Large Language Models (LLMs) have achieved remarkable success in generative tasks, including register-transfer level (RTL) hardware synthesis. However, their tendency to memorize training data poses critical risks when proprietary or security-sensitive designs are unintentionally exposed during inference. While prior work has examined memorization in natural language, RTL introduces unique challenges: In RTL, structurally different implementations (e.g., behavioral vs. gate-level descriptions) can realize the same hardware, leading to intellectual property (IP) leakage (full or partial) even without verbatim overlap. Conversely, even small syntactic variations (e.g., operator precedence or blocking vs. non-blocking assignments) can drastically alter circuit behavior, making correctness preservation especially challenging. In this work, we systematically study memorization in RTL code generation and propose CircuitGuard, a defense strategy that balances leakage reduction with correctness preservation. CircuitGuard (1) introduces a novel RTL-aware similarity metric that captures both structural and functional equivalence beyond surface-level overlap, and (2) develops an activation-level steering method that identifies and attenuates transformer components most responsible for memorization. Our empirical evaluation demonstrates that CircuitGuard identifies (and isolates) 275 memorization-critical features across layers 18-28 of Llama 3.1-8B model, achieving up to 80% reduction in semantic similarity to proprietary patterns while maintaining generation quality. CircuitGuard further shows 78-85% cross-domain transfer effectiveness, enabling robust memorization mitigation across circuit categories without retraining.

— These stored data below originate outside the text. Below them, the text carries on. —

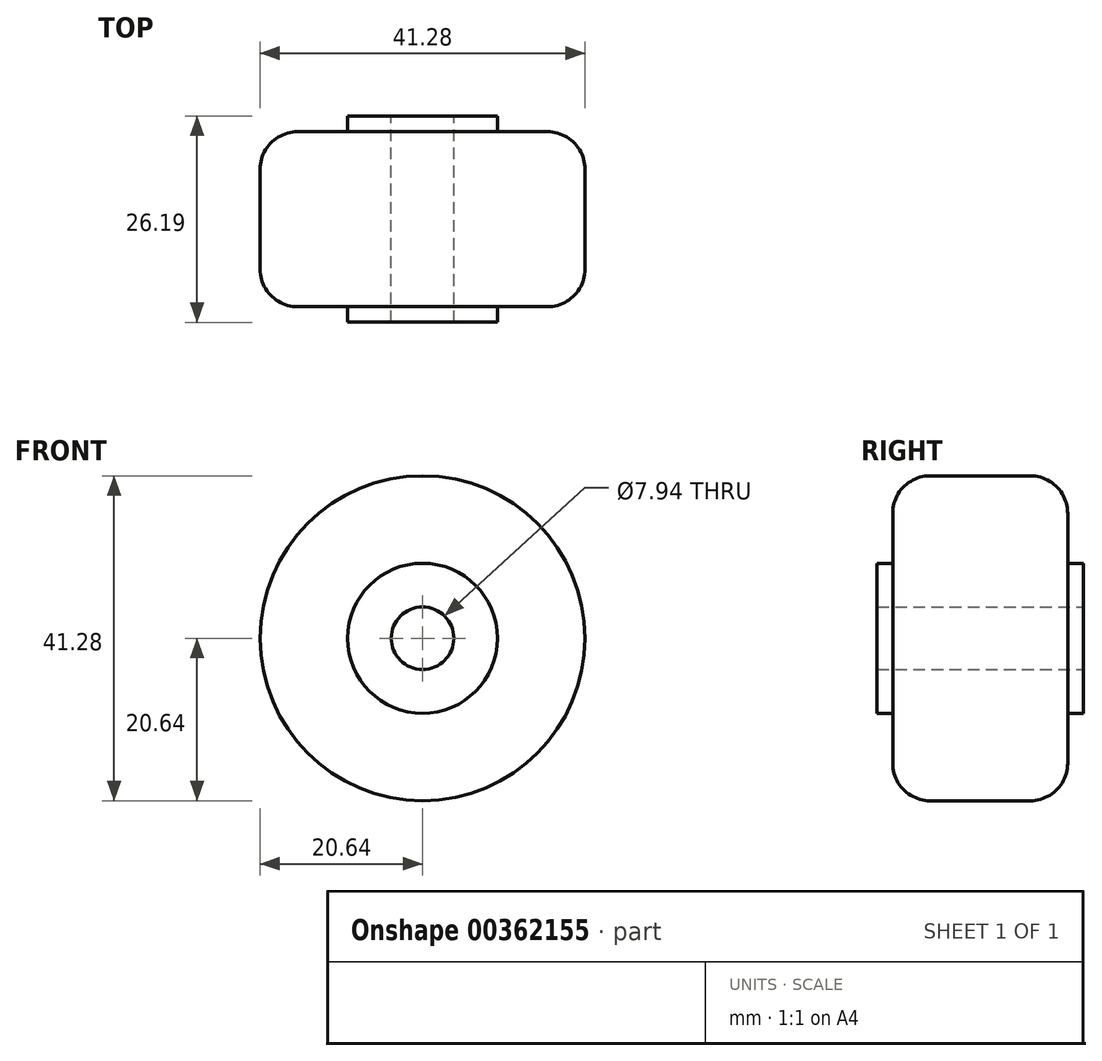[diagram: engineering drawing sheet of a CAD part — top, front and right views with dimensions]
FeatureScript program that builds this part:
annotation { "Feature Type Name" : "Feature", "Feature Type Description" : "" }
export const myFeature = defineFeature(function(context is Context, id is Id, definition is map)
    precondition{}
    {
        {
            var Q0;
            Q0=qCreatedBy(makeId("Front.planeOp"),FACE);
            var sketch = newSketch(context, id + "F0", { "sketchPlane" : qUnion([Q0])});
            skCircle(sketch, "E0", {"center": v(0, 0) * mm, "radius": 20.64 * mm});
            skSolve(sketch);
        }
        {
            var Q0;
            Q0=makeQuery(id+"F0.imprint","IMPRINT",FACE,{"disambiguationData":[TD([[makeQuery(id+"F0.imprint","IMPRINT",EDGE,{"derivedFrom":sQuery(id+"F0.wireOp",EDGE,"E0")}),1.0]])]});
            var Q1;
            Q1=makeQuery(id+"F0.imprint","IMPRINT",FACE,{"disambiguationData":[TD([[makeQuery(id+"F0.imprint","IMPRINT",EDGE,{"derivedFrom":sQuery(id+"F0.wireOp",EDGE,"rTpFH4oF-Fhsw-xrx9-W9MS-0q15H7L1GDHe")}),1.0]])]});
            extrude(context, id + "F1", {"entities" : qUnion([Q0, Q1]), "depth" : 22.22 * mm});
        }
        {
            var Q0;
            Q0=sQuery(id+"F0.wireOp",VERTEX,"E0.center");
            var Q1;
            Q1=makeQuery(id+"F1.opExtrude","SWEPT_BODY",BODY,{"disambiguationData":[OSD([sQuery(id+"F0.wireOp",EDGE,"E0")])]});
            hole(context, id + "F2", {"style" : HoleStyle.SIMPLE, "endStyle" : HoleEndStyle.THROUGH, "oppositeDirection" : true, "holeDiameter" : 7.94 * mm, "isTappedThrough" : true, "tappedDepth" : 12.7 * mm, "tapClearance" : 3, "startFromSketch" : true, "locations" : qUnion([Q0]), "scope" : qUnion([Q1])});
        }
        {
            var Q0;
            Q0=makeQuery(id+"F1.opExtrude","CAP_EDGE",EDGE,{"disambiguationData":[OSD([sQuery(id+"F0.wireOp",EDGE,"E0")])],"isStart":false});
            var Q1;
            Q1=makeQuery(id+"F1.opExtrude","CAP_EDGE",EDGE,{"disambiguationData":[OSD([sQuery(id+"F0.wireOp",EDGE,"E0")])],"isStart":true});
            fillet(context, id + "F3", {"entities" : qUnion([Q0, Q1]), "radius" : 4.76 * mm, "tangentPropagation" : true, "allowEdgeOverflow" : false});
        }
        {
            var Q0;
            Q0=makeQuery(id+"F1.opExtrude","CAP_FACE",FACE,{"disambiguationData":[OSD([sQuery(id+"F0.wireOp",EDGE,"E0")])],"isStart":false});
            var sketch = newSketch(context, id + "F4", { "sketchPlane" : qUnion([Q0])});
            skCircle(sketch, "E1.0", {"center": v(0, 0) * mm, "radius": 3.97 * mm});
            skCircle(sketch, "E2", {"center": v(0, 0) * mm, "radius": 9.53 * mm});
            skSolve(sketch);
        }
        {
            var Q0;
            Q0 = qSketchRegion(id + "F4", true);
            extrude(context, id + "F5", {"entities" : qUnion([Q0]), "operationType" : NewBodyOperationType.ADD, "depth" : 1.98 * mm});
        }
        {
            var Q0;
            Q0=makeQuery(id+"F0.imprint","IMPRINT",FACE,{"disambiguationData":[TD([[makeQuery(id+"F0.imprint","IMPRINT",EDGE,{"derivedFrom":sQuery(id+"F0.wireOp",EDGE,"E0")}),1.0]])]});
            var sketch = newSketch(context, id + "F6", { "sketchPlane" : qUnion([Q0])});
            skCircle(sketch, "E3", {"center": v(0, 0) * mm, "radius": 9.53 * mm});
            skCircle(sketch, "E4.0", {"center": v(0, 0) * mm, "radius": 3.97 * mm});
            skSolve(sketch);
        }
        {
            var Q0;
            Q0=makeQuery(id+"F6.imprint","IMPRINT",FACE,{"disambiguationData":[TD([[makeQuery(id+"F6.imprint","IMPRINT",EDGE,{"derivedFrom":sQuery(id+"F6.wireOp",EDGE,"E3")}),1.0]])]});
            extrude(context, id + "F7", {"entities" : qUnion([Q0]), "operationType" : NewBodyOperationType.ADD, "oppositeDirection" : true, "depth" : 1.98 * mm});
        }
    });
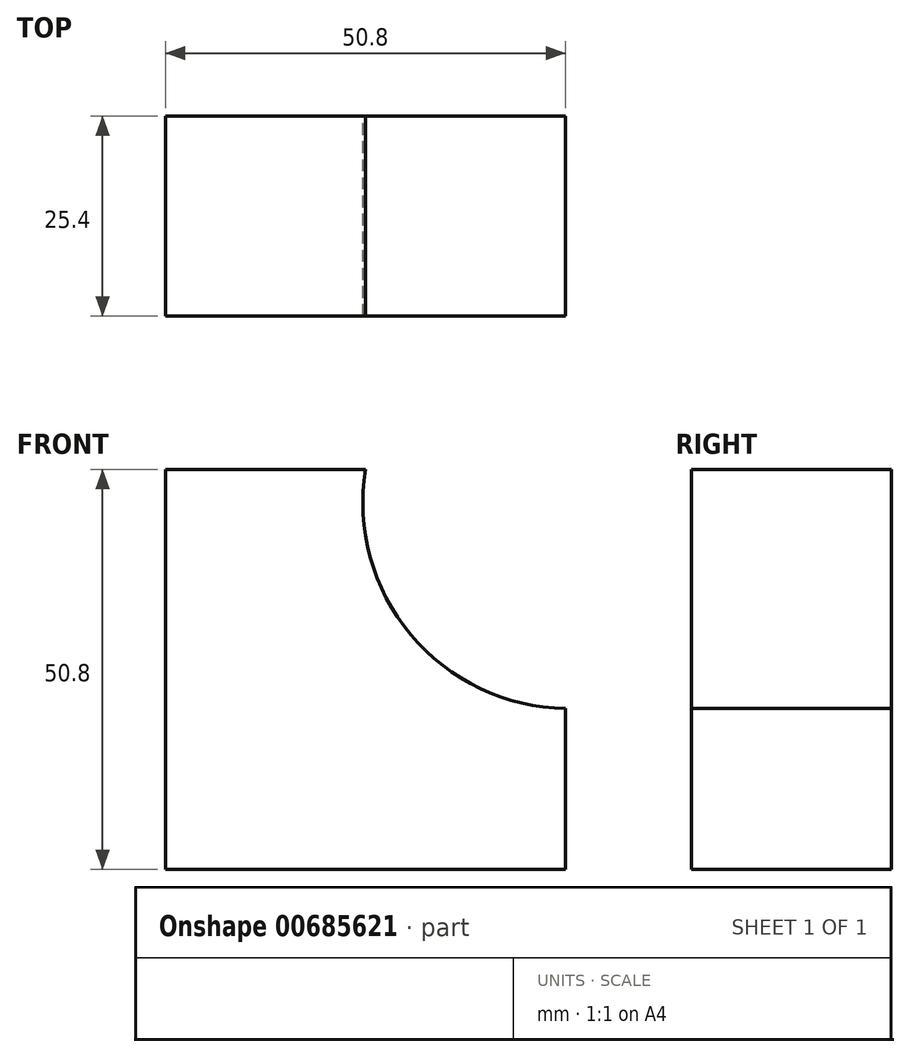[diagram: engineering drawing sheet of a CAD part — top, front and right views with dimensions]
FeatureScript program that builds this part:
annotation { "Feature Type Name" : "Feature", "Feature Type Description" : "" }
export const myFeature = defineFeature(function(context is Context, id is Id, definition is map)
    precondition{}
    {
        {
            var Q0;
            Q0=qCreatedBy(makeId("Front.planeOp"),FACE);
            var sketch = newSketch(context, id + "F0", { "sketchPlane" : qUnion([Q0])});
            skLineSegment(sketch, "E0", {"start": v(-58, 50.8) * mm, "end": v(-58, 0) * mm});
            skLineSegment(sketch, "E1", {"start": v(-58, 0) * mm, "end": v(-7.2, 0) * mm});
            skLineSegment(sketch, "E2", {"start": v(-58, 50.8) * mm, "end": v(-32.6, 50.8) * mm});
            skLineSegment(sketch, "E3", {"start": v(-7.2, 0) * mm, "end": v(-7.2, 20.44) * mm});
            skArc(sketch, "E4", {"start": v(-32.6, 50.8) * mm, "mid": v(-26.85, 29.81) * mm, "end": v(-7.2, 20.44) * mm});
            skSolve(sketch);
        }
        {
            var Q0;
            Q0 = qSketchRegion(id + "F0", true);
            extrude(context, id + "F1", {"entities" : qUnion([Q0]), "depth" : 25.4 * mm, "offsetDistance" : 25.4 * mm});
        }
    });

翻译：大型语言模型（LLM）在生成任务中取得了显著成功，包括寄存器传输级（RTL）硬件综合。然而，当专有或安全敏感的设计在推理过程中被无意暴露时，其记忆训练数据的倾向会带来严重风险。现有研究已探讨自然语言中的记忆现象，但RTL领域存在独特挑战：在RTL中，结构不同的实现（例如行为级与门级描述）可能实现相同的硬件功能，导致即使没有字面重叠也会产生知识产权（IP）泄露（完全或部分）。相反，微小的语法差异（例如运算符优先级或阻塞与非阻塞赋值）可能彻底改变电路行为，使得正确性保持尤为困难。本研究系统性地探究了RTL代码生成中的记忆现象，并提出CircuitGuard——一种在泄露抑制与正确性保持间取得平衡的防御策略。CircuitGuard（1）引入了一种新颖的RTL感知相似度度量方法，能够捕捉超越表层重叠的结构与功能等价性；（2）开发了激活级导向方法，可识别并抑制对记忆现象贡献最大的Transformer组件。实验评估表明，CircuitGuard在Llama 3.1-8B模型的第18-28层中识别（并隔离）了275个记忆关键特征，在保持生成质量的同时，将专有模式的语义相似度降低达80%。CircuitGuard进一步展现出78-85%的跨领域迁移效能，无需重新训练即可实现跨电路类别的鲁棒记忆缓解。